Para un viernes de duelo en casa de mi querida matriarca se elaboraban tortitas de atún
Beatriz Rosette Ramírez
Las abuelas vigilaban que se cumpliera cabalmente el rigor que dictaba la abstinencia de la Cuaresma. Esto implicaba hace algunas décadas, no solamente evitar la ingesta de carne; incluía preparar la comida para ese ciclo con verduras y legumbres. Era el tiempo de penitencia antes de la Pascua, en “memoria de los cuarenta días de ayunó de Jesucristo en el desierto”, explicaba mi Abue en relación con este cambio abrupto en la mesa de la familia. Y como buena matriarca, lo ejecutaba sin consultar previamente a sus comensales.
Cuando era niña pregunté si eso ayudaba a papá Dios; doña María respondió que no, que se trataba de una disciplina que contribuía a templar el carácter, y a estar preparados para posiblemente enfrentar hambre en situaciones difíciles. Creo que esa respuesta fue de lo más significativa para mí.
En resumidas cuentas, la cocina de mi abuela siempre fue suculentamente rica en todas las épocas del año; para un viernes de duelo en casa de mi querida matriarca se elaboraban tortitas de atún.
Para ello nos dimos a la tarea de ir de compras. Lo primero que llegó a la canasta fueron seis latas de atún en agua, tres huevos, una cebolla, polvo de ajo, pan molido, queso para fundir y hojas de albahaca.
También adquirimos un manojo de espinacas, una lechuga orejona, jitomates, otra cebolla, aguacate, dos limones, y seis huevos más; esto último para el acompañamiento del platillo o guarnición.
En el camino mi viejita echó a la canasta una piña, para el agua fresca. Doña María traía en el radar todo lo que necesitaba.
Tras abrir las latas para extraer el atún, ralló el queso, agregó el pan molido; lavó y picó finamente la albahaca y la cebolla; agregó los huevos, y antes de mezclar añadió polvo de ajo y un poco de pimienta negra que guardaba en su alacena.
Con la suma de todo esto elaboró una especie de masa. Como era su costumbre tocaba y bendecía los alimentos.
Tomó porciones pequeñas, haciendo bolitas que fue aplanando con sus manos, hasta dejarlas alargadas y no muy delgadas. Nos dio esa primera muestra, para que mi hermana y yo las hiciéramos.
Era divertido preparar ese amasijo. En un segundo momento, vertió una porción de aceite en uno de sus sartenes preferidos. Una vez caliente el aceite, llevó las aplanadas bolitas a cocer.

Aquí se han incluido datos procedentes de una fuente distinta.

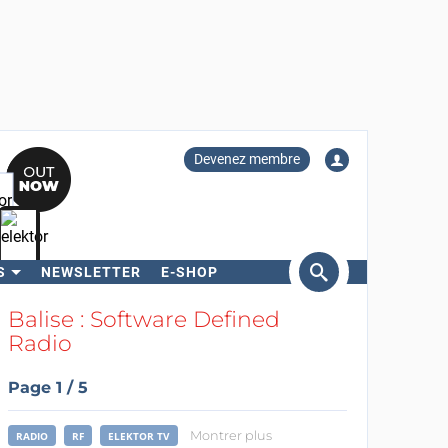
Devenez membre
S
NEWSLETTER
E-SHOP
ercher
Balise : Software Defined
Radio
Page 1 / 5
Montrer plus
RADIO
RF
ELEKTOR TV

Con la severidad del fuego mediano fueron tomando un tono dorado, eso indicaba que ya estaban listas. Enseguida procuraba escurrirlas para sacar el mayor aceite posible.
La ensalada
En otro momento, en el finito universo de la estufa, puso a cocer seis huevos. En tanto, lavaba los jitomates, lechugas, espinacas. Acomodó las hojas de las hortalizas para rasgarlas con las manos, luego cortó, con su cuchillo de sierra los redondo jitomates en rodajas delgadas, así como las cebollas.

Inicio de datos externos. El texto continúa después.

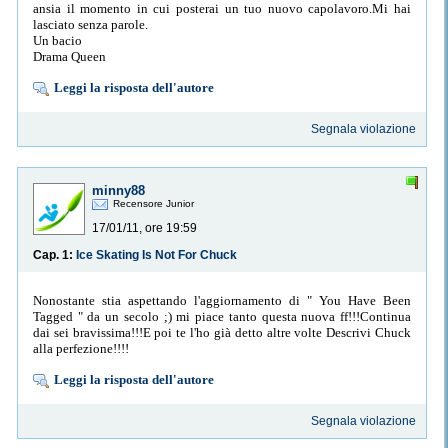
ansia il momento in cui posterai un tuo nuovo capolavoro.Mi hai
lasciato senza parole.
Un bacio
Drama Queen
Leggi la risposta dell'autore
Segnala violazione
minny88
Recensore Junior
17/01/11, ore 19:59
Cap. 1:
Ice Skating Is Not For Chuck
Nonostante stia aspettando l'aggiornamento di " You Have Been
Tagged " da un secolo ;) mi piace tanto questa nuova ff!!!Continua
dai sei bravissima!!!E poi te l'ho già detto altre volte Descrivi Chuck
alla perfezione!!!!
Leggi la risposta dell'autore
Segnala violazione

Su mirada rastreó los aguacates para quitarles la cascara y partirlos en cuadritos. Una vez enfriados los huevos ejecutó el mismo procedimiento, los despojó del cascaron para partirlo también en cuadros.
En un perol de cristal depositó las verduras y los huevos, antes de mezclarlos agregó un chorro de vinagre blanco, ajo en polvo, pimienta y sal junto con el jugo de los limones. Los movió suavemente para que las porciones conformaran una mixtura homogénea. Así estaba lista la guarnición para su comida.
En el último momento quitó la cáscara a la piña para llevarla en trozos pequeños a la licuadora, junto con unas hojas de espinacas. Su jarra de cuatro litros ya estaba con suficiente agua para llevar ahí este licuado y preparar su agua fresca.
Fue toda una mañana de aprendizaje con la abuela. Con la suma de todos estos aprendizajes legados, hoy organizo una comida de Cuaresma, a la usanza y costumbre de la sabia abuela.